Workers' Comp Surveillance

This is the first in a series of articles by Attorney Charles Casartello, Jr. about surveillance in the Workers’ Compensation discovery process.

Dealing with workers compensation can be a heavyweight fight.

Let's put one thing on the table. Workers compensation can be, and often is, an adversarial process. It’s a fight. Once a workers compensation claim is in process, the insurance company has several tools available to investigate (or scrutinize) an employee’s account of important (or unimportant) facts.

Insurance companies perform investigations routinely. Investigations are one-sided.

Surveillance is very important tool commonly used by an insurance company, particularly in workers compensation cases.

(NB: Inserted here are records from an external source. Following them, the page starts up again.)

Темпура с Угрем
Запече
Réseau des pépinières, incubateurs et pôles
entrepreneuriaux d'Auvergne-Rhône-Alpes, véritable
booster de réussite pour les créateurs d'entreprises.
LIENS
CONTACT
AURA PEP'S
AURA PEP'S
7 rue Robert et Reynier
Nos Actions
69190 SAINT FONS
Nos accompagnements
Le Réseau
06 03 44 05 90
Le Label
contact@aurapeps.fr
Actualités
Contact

Surveillance is part of the overall process of "investigation" which can include everything from witness interview, document collection and accident scene inspection.  

Surveillance is creepy but can be damaging.

Most often, surveillance is done by a private investigator retained by the insurance company or an employer. Private investigators usually have excellent resources in computer-accessible databases, photography and videotape technology and time. A surveillance investigation is deployed as part of an "activity check". The purpose of an activity check is to determine whether an injured worker is engaged in activity which is inconsistent with a claim of disability.  

It is common for the insurer to use surveillance to allege that employee has capability to do some work as is demonstrated by activity captured on videotape. Some old philosopher said that a picture is worth 1000 words. It is certain that videotape images can be impactful. Sometimes a picture is difficult to explain. Oftentimes, a clip of videotape needs to be placed in a real context.

What does the investigator look for?

Typically, a private investigator will be given some details about the workers compensation claimant such as name, address, age and injury. The private investigator can use a variety of Internet resources to find out about a claimant’s motor vehicle, real estate, business interests or social involvement. Social media provides a treasure trove of information, including photographs, about people. Much information in social media is self published. So a private investigator uses all of this information to find out what a claimant is up to. Then the private investigator will set up a videotape camera in a location or in a vehicle to photograph an injured worker as she goes about daily business. The investigator will look for (and photograph) any physical activity that contradicts the employee’s account of what she can or cannot do physically.  

If the videotape imagery shows the employee doing something that is inconsistent with medical restrictions, the employee's own subjective complaints or information in a medical record about the employee’s physical capability, that can be a big problem.